You can generalize mutual information to N variables: interaction information.
Well, I suppose I overstated it a bit by saying “always”; you can certainly imagine artificial setups where the mutual information between a bunch of variables is zero. In practice, however, everything in the world is correlated with everything else, so in a real-world setting you’ll likely find such a decomposition always, or almost always.
Well, not useless as such – it’s a useful formalism – but it would basically skip everything John and David’s post is describing. Crucially, it won’t uniquely determine whether a specific set of objects represents a well-abstracting category.

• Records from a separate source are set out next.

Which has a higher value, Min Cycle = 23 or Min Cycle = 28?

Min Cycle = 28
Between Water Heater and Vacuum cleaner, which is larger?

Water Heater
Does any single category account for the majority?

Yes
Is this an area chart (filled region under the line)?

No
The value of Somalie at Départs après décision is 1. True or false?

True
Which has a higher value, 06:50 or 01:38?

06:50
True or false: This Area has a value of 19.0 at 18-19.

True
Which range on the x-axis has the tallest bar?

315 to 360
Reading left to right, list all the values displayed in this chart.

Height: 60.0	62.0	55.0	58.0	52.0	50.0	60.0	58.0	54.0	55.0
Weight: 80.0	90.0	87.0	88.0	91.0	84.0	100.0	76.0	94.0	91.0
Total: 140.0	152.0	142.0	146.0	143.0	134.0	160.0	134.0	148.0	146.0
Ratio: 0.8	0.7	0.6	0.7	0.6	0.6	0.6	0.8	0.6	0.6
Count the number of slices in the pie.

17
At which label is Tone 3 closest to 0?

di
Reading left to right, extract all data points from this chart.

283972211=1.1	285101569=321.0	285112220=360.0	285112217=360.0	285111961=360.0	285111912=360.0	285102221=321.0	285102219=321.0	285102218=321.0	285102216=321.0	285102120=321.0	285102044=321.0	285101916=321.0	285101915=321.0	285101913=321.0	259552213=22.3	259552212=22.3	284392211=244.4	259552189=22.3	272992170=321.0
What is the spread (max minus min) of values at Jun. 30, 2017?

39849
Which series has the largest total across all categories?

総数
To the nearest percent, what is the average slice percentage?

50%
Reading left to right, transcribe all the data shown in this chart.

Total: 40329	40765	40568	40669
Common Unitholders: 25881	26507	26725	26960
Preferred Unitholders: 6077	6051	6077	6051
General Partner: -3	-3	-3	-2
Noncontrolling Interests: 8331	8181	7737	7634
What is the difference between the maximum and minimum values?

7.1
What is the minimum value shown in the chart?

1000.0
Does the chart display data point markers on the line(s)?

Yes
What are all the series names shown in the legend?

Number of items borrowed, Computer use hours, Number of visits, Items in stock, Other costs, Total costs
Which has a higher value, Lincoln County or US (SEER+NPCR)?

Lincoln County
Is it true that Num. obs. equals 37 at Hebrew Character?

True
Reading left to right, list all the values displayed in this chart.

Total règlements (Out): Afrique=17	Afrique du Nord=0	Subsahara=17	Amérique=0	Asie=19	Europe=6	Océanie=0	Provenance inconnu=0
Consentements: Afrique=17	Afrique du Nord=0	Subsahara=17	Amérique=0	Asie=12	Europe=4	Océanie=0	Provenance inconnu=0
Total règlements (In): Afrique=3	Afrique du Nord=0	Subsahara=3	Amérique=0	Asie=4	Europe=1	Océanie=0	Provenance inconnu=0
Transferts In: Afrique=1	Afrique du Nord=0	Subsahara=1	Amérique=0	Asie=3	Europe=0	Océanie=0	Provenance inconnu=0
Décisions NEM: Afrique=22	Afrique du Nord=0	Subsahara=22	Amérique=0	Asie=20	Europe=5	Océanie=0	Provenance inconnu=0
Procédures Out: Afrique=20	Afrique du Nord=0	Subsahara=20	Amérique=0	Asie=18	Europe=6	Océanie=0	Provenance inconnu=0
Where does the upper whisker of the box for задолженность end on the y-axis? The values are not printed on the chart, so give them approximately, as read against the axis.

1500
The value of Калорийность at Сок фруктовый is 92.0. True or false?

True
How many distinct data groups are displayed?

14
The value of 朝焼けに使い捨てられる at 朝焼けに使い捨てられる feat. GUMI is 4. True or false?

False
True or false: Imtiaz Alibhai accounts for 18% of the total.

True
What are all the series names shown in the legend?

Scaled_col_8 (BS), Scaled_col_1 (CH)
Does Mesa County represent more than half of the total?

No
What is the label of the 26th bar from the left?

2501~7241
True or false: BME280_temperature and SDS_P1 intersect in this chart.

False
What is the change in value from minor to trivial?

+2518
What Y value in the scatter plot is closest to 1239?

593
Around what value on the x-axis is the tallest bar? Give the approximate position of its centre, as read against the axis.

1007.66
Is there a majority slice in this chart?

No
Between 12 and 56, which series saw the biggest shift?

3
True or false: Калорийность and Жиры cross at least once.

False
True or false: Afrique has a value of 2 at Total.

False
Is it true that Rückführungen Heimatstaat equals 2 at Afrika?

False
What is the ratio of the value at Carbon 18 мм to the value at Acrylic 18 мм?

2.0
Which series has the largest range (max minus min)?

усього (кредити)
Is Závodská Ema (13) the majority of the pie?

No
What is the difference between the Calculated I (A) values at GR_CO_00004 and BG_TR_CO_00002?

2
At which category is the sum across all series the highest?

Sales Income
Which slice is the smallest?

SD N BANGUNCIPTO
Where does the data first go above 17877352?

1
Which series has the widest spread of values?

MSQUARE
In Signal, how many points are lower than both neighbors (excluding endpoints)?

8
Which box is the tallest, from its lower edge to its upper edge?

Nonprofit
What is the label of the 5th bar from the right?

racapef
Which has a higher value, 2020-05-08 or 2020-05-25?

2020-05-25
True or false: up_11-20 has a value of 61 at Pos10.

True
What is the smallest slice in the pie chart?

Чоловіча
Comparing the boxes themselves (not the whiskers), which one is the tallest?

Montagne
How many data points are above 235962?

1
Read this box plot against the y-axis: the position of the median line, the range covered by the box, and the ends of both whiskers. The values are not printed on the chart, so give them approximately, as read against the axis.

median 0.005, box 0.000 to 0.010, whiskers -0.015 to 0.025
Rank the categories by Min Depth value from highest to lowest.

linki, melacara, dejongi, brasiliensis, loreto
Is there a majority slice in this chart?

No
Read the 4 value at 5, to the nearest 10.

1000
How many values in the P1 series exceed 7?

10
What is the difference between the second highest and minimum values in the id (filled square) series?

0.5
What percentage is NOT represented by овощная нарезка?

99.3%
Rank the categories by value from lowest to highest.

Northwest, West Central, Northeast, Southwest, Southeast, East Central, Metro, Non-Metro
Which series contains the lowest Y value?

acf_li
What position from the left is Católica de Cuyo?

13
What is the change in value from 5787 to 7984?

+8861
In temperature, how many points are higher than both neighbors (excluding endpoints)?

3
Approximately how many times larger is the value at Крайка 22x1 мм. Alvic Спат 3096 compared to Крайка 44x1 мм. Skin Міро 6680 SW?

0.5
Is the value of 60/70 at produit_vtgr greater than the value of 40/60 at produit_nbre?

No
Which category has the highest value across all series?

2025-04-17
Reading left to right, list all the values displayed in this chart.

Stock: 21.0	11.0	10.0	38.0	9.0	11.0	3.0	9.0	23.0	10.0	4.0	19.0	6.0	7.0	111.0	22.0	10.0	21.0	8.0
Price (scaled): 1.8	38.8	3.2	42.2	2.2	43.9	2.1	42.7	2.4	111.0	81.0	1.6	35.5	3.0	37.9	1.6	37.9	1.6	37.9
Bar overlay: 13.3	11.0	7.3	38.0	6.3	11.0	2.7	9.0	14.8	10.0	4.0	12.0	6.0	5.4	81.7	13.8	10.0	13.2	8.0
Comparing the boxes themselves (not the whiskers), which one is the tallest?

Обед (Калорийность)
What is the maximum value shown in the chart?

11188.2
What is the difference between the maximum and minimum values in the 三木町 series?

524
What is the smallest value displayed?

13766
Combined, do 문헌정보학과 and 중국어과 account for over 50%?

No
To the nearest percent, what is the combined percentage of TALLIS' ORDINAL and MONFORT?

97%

The abstraction-finding algorithm should be able to successfully abstract over data if and only if the underlying data actually correspond to some abstraction. If it can abstract over anything, however – any arbitrary bunch of objects – then whatever it is doing, it’s not finding “abstractions”. It may still be useful, but it’s not what we’re looking for here.
Concrete example: if we feed our algorithm 1000 examples of trees, it should output the “tree” abstraction. If we feed our algorithm 200 examples each of car tires, trees, hydrogen atoms, wallpapers, and continental-philosophy papers, it shouldn’t actually find some abstraction which all of these objects are instances of. But as per the everything-is-correlated argument above, they likely have non-zero mutual information, so the naive “find a decomposition for which there’s a natural latent” algorithm would fail to output nothing.
More broadly: We’re looking for a “true name” of abstractions, and mutual information is sort-of related, but also clearly not precisely it.